Anyone who buys a cigarette packet today will receive the ‘informative’ – often gruesome – photo for free. In this way, smokers are warned of the possible consequences. Health scientists in Australia now want to go one step further and advocate separate messages on each cigarette.
This is what the scientists at James Cook University, Queensland, Australia, write in a new study that indicates that the effect of health warnings on cigarette packets is too modest. “As soon as the package is put away, it loses its shock value,” says lead researcher Aaron Drovandi.
The same photos and warning texts are used over and over again: “Smokers see them hundreds to thousands of times a year”. “They are effective, but should be renewed or updated regularly.” Finally, the impact decreases due to habituation.
But what does work? The researchers asked 2,000 people, smokers, and non-smokers. According to the respondents, the neutral packages – including disgusting photos – do have an effect and should be preserved, according to the researchers. This is good news in developed countries but has little impact in some African countries, where smokers find it difficult to read the message.
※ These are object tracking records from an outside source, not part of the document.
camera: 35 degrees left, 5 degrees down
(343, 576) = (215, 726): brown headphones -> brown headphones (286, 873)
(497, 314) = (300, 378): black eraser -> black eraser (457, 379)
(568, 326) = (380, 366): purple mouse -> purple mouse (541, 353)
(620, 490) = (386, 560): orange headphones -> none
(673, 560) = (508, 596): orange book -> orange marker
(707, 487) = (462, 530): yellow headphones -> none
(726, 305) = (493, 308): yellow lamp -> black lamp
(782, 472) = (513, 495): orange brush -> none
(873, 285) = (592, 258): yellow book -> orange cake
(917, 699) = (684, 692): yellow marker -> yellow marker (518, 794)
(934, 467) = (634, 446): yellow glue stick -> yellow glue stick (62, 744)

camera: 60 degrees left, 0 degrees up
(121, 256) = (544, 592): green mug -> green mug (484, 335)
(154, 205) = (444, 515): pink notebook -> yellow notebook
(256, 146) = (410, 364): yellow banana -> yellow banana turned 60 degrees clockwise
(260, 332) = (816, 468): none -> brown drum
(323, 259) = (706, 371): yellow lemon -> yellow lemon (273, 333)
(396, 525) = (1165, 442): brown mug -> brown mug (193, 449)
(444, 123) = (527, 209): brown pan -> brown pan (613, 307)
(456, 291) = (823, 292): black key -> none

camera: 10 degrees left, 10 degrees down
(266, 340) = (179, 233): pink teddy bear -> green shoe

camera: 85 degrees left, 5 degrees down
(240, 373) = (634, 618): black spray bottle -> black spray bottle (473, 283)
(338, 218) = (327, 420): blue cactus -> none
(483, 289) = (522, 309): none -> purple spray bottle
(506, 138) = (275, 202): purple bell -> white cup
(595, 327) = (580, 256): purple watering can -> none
Less good news: the effect of such a neutral package turns out to be insufficient. Smoking remains the leading cause of death in Australia, with some 15,000 deaths annually. Even better would be an individual message on each individual cigarette. From the high cost of the tobacco product, the phone number of a foundation that helps to stop smoking (such as Tabakstop) or a symbolic countdown timer that indicates how many minutes you will live less by smoking: the messages can be very varied. The effect would be “twice as great” as the health warnings on the packets.
Whether people will start working with the advice of the scientists in Australia is questionable. It would be quite tricky for tobacco manufacturers to provide every cigarette with such a warning. The researchers themselves admit that too. “It’s a challenge, but cigarette packs with health warnings didn’t exist in the past either. If we push together for a warning on each individual cigarette, we might succeed.”